Document segment:
Overhead clutter. Tools and materials left on overhead structure, top shelving, or scaffold decking. These don't show up in a standard walk-through and usually escape notice until something falls.

A good toolbox talk includes a "what did you notice this week" prompt precisely because supervisors can't see everything. Workers engaged enough to report hazards are the best early warning system you have.

How do you make a housekeeping toolbox talk actually stick?

Most housekeeping talks fail for the same reasons: they're generic, they're delivered with all the energy of a safety video nobody watches, and the supervisor is obviously going through the motions. Workers can tell.

A few things that actually move the needle:

Tie it to a real event. If someone slipped near the parts washer last Tuesday because there was hydraulic fluid on the floor, start there. Not to shame anyone, just: "Here's what happened, here's what we're going to do differently." Real events from the actual workplace land differently than statistics.

Walk the area first. Before the talk, spend five minutes walking the work area and note two or three specific housekeeping conditions. Bring those into the talk by location: "the area by press number three" or "the south exit aisle." Specificity signals you actually looked.

Assign ownership, not responsibility. "Everyone is responsible" means no one is. Assign a cleanup zone or task to a specific person or team. Rotate it. When someone's name is attached to an area, that area gets kept up.

Make cleanup visible in the schedule. If cleanup has to happen but there's no time budgeted for it, it doesn't happen. Fifteen minutes at the end of shift for housekeeping belongs in the schedule, not squeezed out by production pressure.

Close with one concrete ask. "Before you leave today, make sure the aisle from the loading dock to the emergency exit is clear" is a concrete ask. "Let's all be more careful about housekeeping" is not. One specific action, stated plainly, repeated at the end.

For supervisors who want to connect toolbox talks to a broader safety structure, a solid written safety program gives you the policy backbone the talks reinforce. If you're building that program from scratch, SafetyFolio's generator produces OSHA-ready written programs in about 15 minutes, so you're not starting with a blank page.

What questions do OSHA inspectors ask about housekeeping during an inspection?

When an OSHA compliance officer walks your site, housekeeping is often the first thing they observe during the opening walk-around, before they even pull out a clipboard. The physical condition of the workplace sets the tone for the whole inspection.

Common questions and records requests to be ready for:

  • "Do you have a written housekeeping policy or procedure?" One isn't legally required for housekeeping specifically, but it shows you've thought about it systematically.
  • "How do employees know what the housekeeping expectations are?" This is where toolbox talk records matter. Show dated, signed attendance sheets.
  • "Who is responsible for maintaining the aisles / spill cleanup / combustible material removal?" Name-and-role clarity in your written program helps here.

Task 1:
Answer these questions about the passage on housekeeping toolbox talks:
(a) How much time at the end of a shift does the passage say belongs in the schedule for housekeeping?
(b) What does the passage suggest doing for five minutes before the talk?
(c) What should you show when asked how employees know the housekeeping expectations?

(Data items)
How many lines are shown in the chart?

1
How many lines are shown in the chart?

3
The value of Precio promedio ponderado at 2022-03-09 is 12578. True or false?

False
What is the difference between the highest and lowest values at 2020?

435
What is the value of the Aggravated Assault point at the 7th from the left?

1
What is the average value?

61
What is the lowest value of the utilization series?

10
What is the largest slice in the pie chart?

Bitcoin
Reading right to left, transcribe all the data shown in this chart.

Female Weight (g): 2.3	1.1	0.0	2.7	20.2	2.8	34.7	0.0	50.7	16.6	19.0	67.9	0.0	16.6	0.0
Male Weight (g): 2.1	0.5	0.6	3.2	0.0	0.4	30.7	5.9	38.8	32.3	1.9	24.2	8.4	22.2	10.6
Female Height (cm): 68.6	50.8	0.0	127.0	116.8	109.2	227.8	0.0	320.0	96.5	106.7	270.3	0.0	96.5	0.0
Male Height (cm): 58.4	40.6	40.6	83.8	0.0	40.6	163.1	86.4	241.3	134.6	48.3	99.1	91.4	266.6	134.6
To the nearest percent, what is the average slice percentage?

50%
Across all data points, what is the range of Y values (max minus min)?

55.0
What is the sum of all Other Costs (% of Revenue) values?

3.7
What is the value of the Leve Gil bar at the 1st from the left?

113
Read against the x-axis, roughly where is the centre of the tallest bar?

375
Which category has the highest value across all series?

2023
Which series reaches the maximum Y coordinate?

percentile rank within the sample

Task 2:
Retype the Data items from their first line through the line containing "Across all data", including both of those lines.

Task solution 1:
(a) Fifteen minutes.
(b) Walking the work area and noting two or three specific housekeeping conditions.
(c) Dated, signed attendance sheets.

Task solution 2:
How many lines are shown in the chart?

1
How many lines are shown in the chart?

3
The value of Precio promedio ponderado at 2022-03-09 is 12578. True or false?

False
What is the difference between the highest and lowest values at 2020?

435
What is the value of the Aggravated Assault point at the 7th from the left?

1
What is the average value?

61
What is the lowest value of the utilization series?

10
What is the largest slice in the pie chart?

Bitcoin
Reading right to left, transcribe all the data shown in this chart.

Female Weight (g): 2.3	1.1	0.0	2.7	20.2	2.8	34.7	0.0	50.7	16.6	19.0	67.9	0.0	16.6	0.0
Male Weight (g): 2.1	0.5	0.6	3.2	0.0	0.4	30.7	5.9	38.8	32.3	1.9	24.2	8.4	22.2	10.6
Female Height (cm): 68.6	50.8	0.0	127.0	116.8	109.2	227.8	0.0	320.0	96.5	106.7	270.3	0.0	96.5	0.0
Male Height (cm): 58.4	40.6	40.6	83.8	0.0	40.6	163.1	86.4	241.3	134.6	48.3	99.1	91.4	266.6	134.6
To the nearest percent, what is the average slice percentage?

50%
Across all data points, what is the range of Y values (max minus min)?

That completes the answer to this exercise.